Petit Point is somewhere I would put on my circuit of above average restaurants for business or pleasure. I thought it would have been nice if the chef came out to say hello, and I have to admit that I found this to be a hint of arrogance along with the the no price policy but I guess I can overlook it...this time at least.
Tel: 03-3449-3975

Sunday, 7 December 2008

Petillant, Naka Meguro ペティアン 中目黒

"Petillant" can be loosely translated as fizzy or sparkling. Sounds like my type of place! Well actually the reality of this little bistro down the end of the Naka Meguro shopping street is a bit more down to earth, but pleasant nonetheless. On a recent visit for lunch I sampled their lunch set which is quite keenly priced. You can select a 1,000 yen set with an entree and main, or an 1,890 set with fancier ingredients. Of course I chose the latter, ordering a scallop terrine for the entree and the choucroute with pork and sausage. Being a Sunday, I also treated myself to a couple of glasses of their house white, and topped off the lunch with a chocolate terrine for dessert with a scoop of raspberry sorbet.
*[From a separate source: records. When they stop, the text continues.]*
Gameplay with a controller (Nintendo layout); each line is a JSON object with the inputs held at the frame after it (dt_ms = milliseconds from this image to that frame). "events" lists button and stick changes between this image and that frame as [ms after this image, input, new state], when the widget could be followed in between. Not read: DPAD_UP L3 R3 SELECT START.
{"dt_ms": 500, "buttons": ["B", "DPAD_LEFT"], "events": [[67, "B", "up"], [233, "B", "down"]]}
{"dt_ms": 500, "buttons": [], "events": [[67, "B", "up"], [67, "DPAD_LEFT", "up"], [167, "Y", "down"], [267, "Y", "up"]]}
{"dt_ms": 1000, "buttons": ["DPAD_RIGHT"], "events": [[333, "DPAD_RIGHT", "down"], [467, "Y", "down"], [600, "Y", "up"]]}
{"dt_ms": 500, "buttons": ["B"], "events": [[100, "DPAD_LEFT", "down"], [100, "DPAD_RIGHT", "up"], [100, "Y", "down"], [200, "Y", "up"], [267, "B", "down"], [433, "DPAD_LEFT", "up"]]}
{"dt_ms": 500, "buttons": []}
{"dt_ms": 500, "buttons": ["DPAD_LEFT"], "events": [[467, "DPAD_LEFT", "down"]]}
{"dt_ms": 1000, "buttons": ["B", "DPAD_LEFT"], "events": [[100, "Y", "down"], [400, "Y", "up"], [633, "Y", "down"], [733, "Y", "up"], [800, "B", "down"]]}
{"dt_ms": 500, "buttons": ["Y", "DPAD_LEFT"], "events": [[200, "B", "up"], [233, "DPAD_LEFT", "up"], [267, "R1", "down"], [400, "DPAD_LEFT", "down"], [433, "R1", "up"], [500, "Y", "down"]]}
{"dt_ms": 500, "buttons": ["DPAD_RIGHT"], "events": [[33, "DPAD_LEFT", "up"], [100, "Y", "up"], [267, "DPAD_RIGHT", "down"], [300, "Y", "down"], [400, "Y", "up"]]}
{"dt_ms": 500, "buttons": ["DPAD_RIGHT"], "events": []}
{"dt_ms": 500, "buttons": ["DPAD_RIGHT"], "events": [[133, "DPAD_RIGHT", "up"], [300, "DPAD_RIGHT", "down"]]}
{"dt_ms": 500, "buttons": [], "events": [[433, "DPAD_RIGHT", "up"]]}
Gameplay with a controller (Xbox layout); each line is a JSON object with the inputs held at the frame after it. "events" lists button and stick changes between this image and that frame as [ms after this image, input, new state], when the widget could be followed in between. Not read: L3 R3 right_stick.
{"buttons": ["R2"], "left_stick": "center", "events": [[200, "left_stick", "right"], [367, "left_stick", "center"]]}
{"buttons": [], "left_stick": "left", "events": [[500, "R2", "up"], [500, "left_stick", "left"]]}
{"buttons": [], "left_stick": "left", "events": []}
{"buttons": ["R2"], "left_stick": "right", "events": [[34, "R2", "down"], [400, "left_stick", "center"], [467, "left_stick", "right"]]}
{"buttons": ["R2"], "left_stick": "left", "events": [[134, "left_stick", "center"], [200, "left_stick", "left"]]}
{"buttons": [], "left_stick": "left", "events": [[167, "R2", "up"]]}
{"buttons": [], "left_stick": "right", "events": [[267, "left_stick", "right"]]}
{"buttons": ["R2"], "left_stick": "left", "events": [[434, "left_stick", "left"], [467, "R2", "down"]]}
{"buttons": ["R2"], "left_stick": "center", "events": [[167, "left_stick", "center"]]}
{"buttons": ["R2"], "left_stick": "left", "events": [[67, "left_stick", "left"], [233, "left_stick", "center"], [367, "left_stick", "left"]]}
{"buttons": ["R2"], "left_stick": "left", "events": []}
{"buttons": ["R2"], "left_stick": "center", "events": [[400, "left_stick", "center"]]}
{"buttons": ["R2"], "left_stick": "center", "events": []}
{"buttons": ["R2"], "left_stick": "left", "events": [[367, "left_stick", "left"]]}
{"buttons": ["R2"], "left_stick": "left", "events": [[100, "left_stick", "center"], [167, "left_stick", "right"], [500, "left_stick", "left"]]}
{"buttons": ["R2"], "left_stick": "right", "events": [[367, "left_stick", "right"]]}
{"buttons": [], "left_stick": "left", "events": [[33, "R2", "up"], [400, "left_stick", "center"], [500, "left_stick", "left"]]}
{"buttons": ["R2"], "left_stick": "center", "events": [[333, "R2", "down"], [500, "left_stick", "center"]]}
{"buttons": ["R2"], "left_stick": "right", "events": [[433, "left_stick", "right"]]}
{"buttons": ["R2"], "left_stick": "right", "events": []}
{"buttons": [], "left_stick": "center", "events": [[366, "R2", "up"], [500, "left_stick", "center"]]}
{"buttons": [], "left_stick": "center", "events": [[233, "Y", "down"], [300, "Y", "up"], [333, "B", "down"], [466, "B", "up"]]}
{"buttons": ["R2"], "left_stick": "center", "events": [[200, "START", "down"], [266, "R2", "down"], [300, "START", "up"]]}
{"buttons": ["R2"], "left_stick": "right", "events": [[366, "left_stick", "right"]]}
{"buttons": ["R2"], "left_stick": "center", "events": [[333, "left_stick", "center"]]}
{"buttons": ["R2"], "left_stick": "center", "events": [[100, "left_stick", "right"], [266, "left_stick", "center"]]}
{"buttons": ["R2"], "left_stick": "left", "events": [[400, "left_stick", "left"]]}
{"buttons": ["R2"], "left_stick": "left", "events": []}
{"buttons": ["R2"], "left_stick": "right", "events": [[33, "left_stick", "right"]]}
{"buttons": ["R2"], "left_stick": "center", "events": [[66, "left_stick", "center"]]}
The scallop terrine was more like a mouse and, as you can see in the picture, looked just like a fresh mozzarella and had a very similar consistency. Drizzled with a basil oil, it tasted fresh, not too fishy and went well with the crusty baguette it was served with. Unfortunately they did not replenish the bread...The choucroute was quite nice, especially the sausage which tasted great with the mustard. The piece of boiled potato hiding underneath the cabbage was ever so slightly undercooked (I like my potato pretty soft I must admit). The wine tasted pretty cheap and not really worth commenting on other than that. The dessert was another matter though - the chocolate terrine was rich and dense (none of the obvious retorts please!) and went terrifically well with the raspberry sorbet.

Overall, I found the food to be pretty good, the wine pretty ordinary and the service to be quite pleasant. If you're on a budget you could do a lot worse than coming here.